The 2014 drought and California wine

Adam Beak
Posted by Adam Beak
Agribusiness Banking

It is still too early to tell how the drought will impact California’s wine business. We’ve had a wet stretch of days, but with drought at historic levels, it would take rain of Biblical proportions — 5 to 6 large storms between now and May — to bring us to where we should be. We won’t know the ultimate impact until we see how things progress.

vineyard at sunset, with closeup on grapesIf the drought continues, it won’t devastate every vineyard, but it would create real challenges for some. With water in California, it ultimately comes down to a case of the “haves” and “have nots”: Those who have water rights or ground water on their land will be OK. The real issues will be with dry-farmed vineyards.

This year’s unseasonably warm January also creates the potential for early bloom, which means the vines face a longer risk period for frost damage. Vineyards rely on water to protect new buds from frost, so the combination of drought and warm weather creates a dual challenge.
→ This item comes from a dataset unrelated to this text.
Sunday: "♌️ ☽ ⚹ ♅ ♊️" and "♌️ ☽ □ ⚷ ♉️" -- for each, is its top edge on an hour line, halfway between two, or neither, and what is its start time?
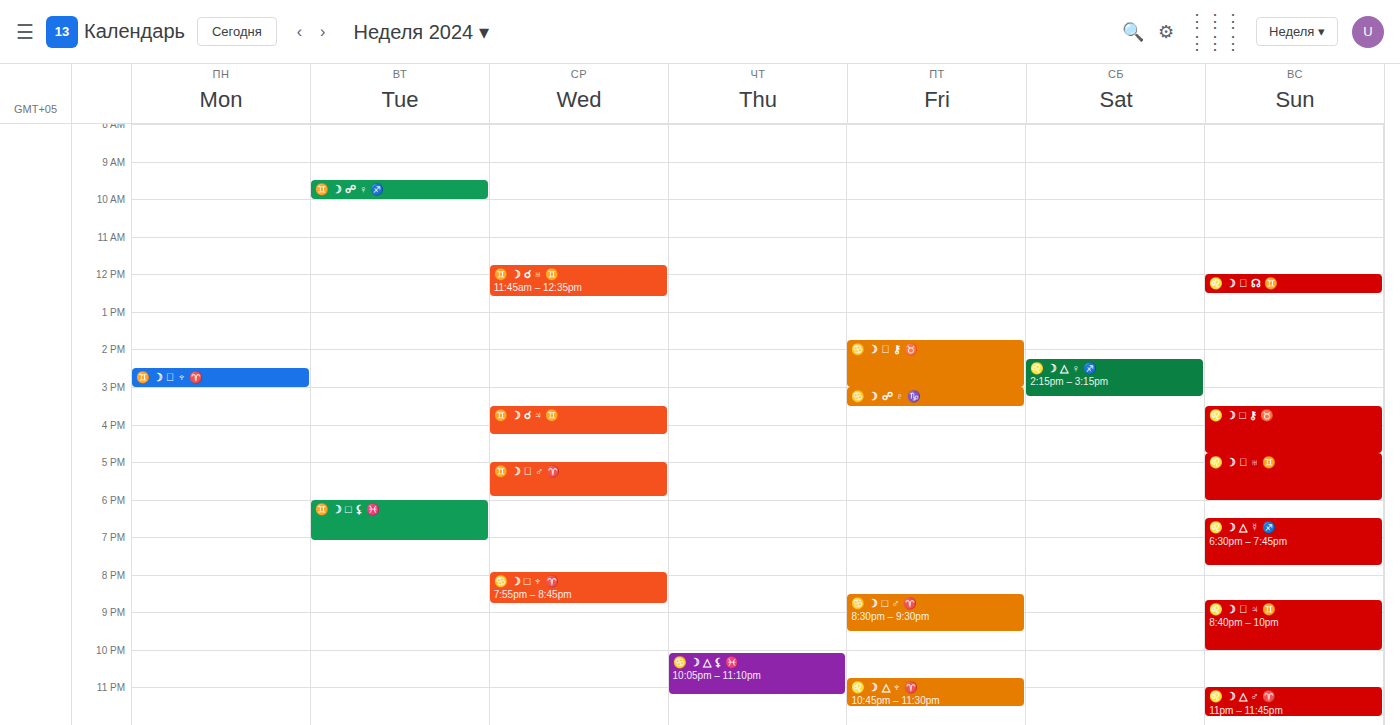
"♌️ ☽ ⚹ ♅ ♊️": 4:45 PM, neither: three quarters of the way from the 4 PM line to the 5 PM line. "♌️ ☽ □ ⚷ ♉️": 3:30 PM, halfway between the 3 PM and 4 PM lines.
Given the grapevine’s lifecycle, we could also be looking at a two-year fallout from the drought. When vines are stressed during bloom, it significantly impacts not only the current year’s crop but also the crop for next year (i.e., grapes for the 2015 vintage are growing inside the vine as the 2014 bloom is pushed). In ongoing drought conditions, we would expect the 2014 yield to be lower, but the scary question is how the 2015 vintage will be.

In the near term, we continue to see a strong market for U.S. wines due to some soft international 2013 harvests. With weaker worldwide harvests pushing the value of U.S. wines higher, a shorter 2014 vintage in the U.S. wouldn’t be all bad: California had a large harvest of high quality vintages in 2012 and 2013, and with those wines already in production, another big harvest in 2014 might have pushed us towards a glut.

Overall, the biggest impact will fall on the growers without water, as the wineries already have two large vintages in production, and the growers with water will be able to charge higher prices for un-contracted fruit.